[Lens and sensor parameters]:

------------------------

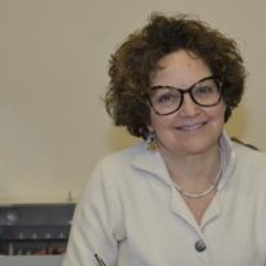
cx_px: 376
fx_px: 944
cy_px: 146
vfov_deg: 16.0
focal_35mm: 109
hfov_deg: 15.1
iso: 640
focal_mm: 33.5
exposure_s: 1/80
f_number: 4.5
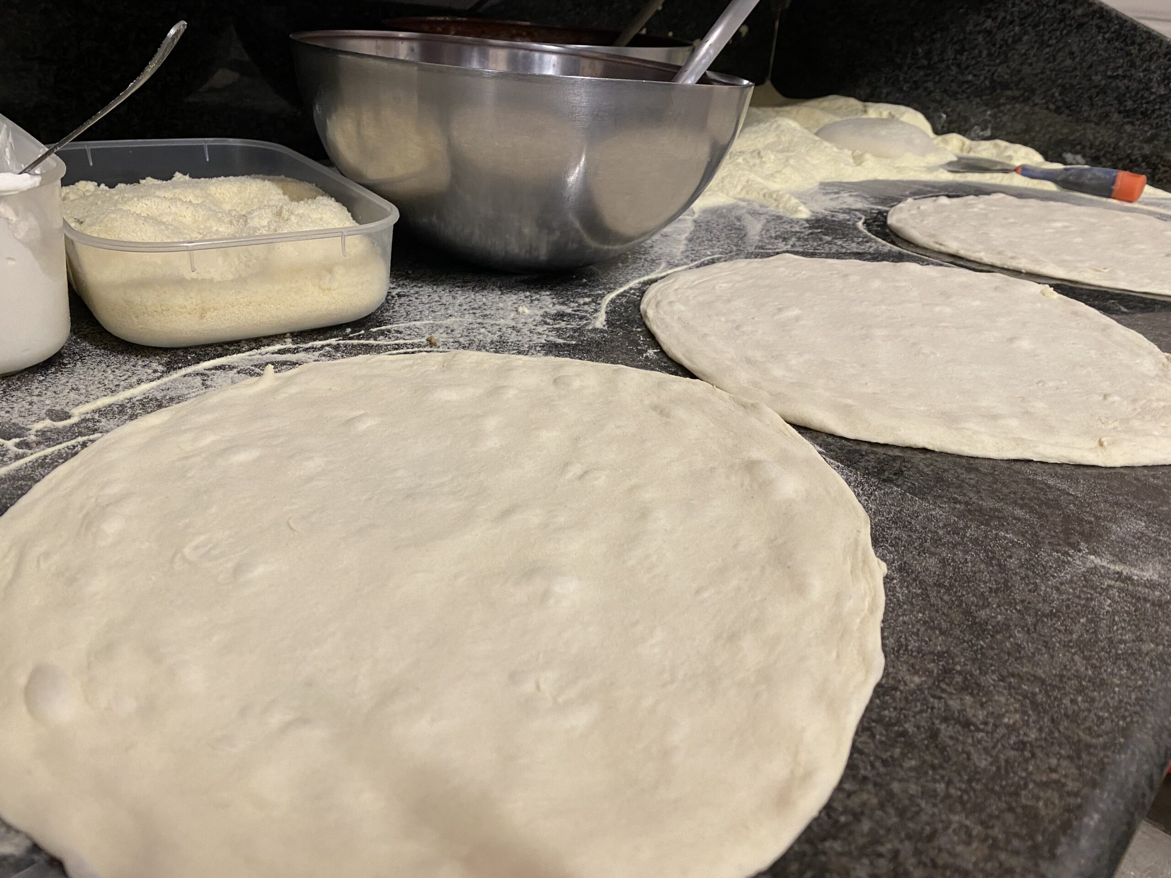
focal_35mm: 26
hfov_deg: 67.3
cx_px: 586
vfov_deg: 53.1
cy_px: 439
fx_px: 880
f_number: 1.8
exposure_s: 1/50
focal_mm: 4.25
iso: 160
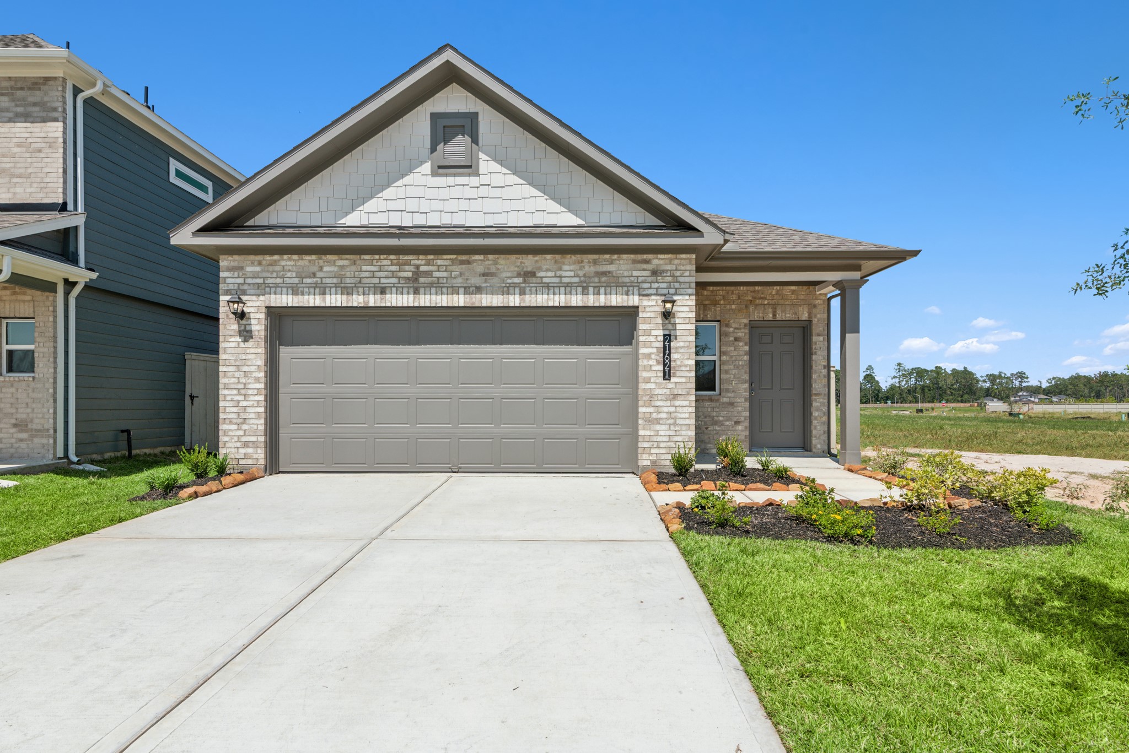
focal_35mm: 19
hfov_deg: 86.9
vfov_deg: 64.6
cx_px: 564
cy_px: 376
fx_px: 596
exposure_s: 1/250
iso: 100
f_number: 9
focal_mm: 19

------------------------

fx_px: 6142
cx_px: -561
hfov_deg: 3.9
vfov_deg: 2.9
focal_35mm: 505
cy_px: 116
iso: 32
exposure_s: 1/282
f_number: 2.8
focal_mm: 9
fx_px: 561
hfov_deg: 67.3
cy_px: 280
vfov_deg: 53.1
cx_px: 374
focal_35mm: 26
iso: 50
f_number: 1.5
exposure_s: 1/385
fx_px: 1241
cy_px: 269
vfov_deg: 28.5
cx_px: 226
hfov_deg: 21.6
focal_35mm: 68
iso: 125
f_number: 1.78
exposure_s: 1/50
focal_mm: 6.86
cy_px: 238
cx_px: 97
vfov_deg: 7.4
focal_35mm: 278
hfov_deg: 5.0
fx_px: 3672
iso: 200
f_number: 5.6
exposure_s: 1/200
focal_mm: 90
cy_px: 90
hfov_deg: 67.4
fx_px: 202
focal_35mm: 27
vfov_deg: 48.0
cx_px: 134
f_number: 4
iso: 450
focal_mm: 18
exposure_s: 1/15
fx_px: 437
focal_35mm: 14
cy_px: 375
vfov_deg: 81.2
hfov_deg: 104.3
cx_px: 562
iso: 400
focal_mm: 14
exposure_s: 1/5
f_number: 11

------------------------

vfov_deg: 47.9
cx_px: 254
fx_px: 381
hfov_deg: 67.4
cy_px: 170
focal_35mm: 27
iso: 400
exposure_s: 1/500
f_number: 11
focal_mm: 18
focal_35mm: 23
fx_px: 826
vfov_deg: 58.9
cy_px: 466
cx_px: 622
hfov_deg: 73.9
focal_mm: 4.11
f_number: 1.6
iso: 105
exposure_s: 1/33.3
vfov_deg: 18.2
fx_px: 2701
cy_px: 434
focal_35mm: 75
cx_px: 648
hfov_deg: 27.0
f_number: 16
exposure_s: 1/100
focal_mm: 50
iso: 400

------------------------

[Task details]: Looking at the records above, return exactly the lines from the line with "hfov_deg: 86.9" to the line with "focal_mm: 19", both ends included.

[Response to this exercise]:
hfov_deg: 86.9
vfov_deg: 64.6
cx_px: 564
cy_px: 376
fx_px: 596
exposure_s: 1/250
iso: 100
f_number: 9
focal_mm: 19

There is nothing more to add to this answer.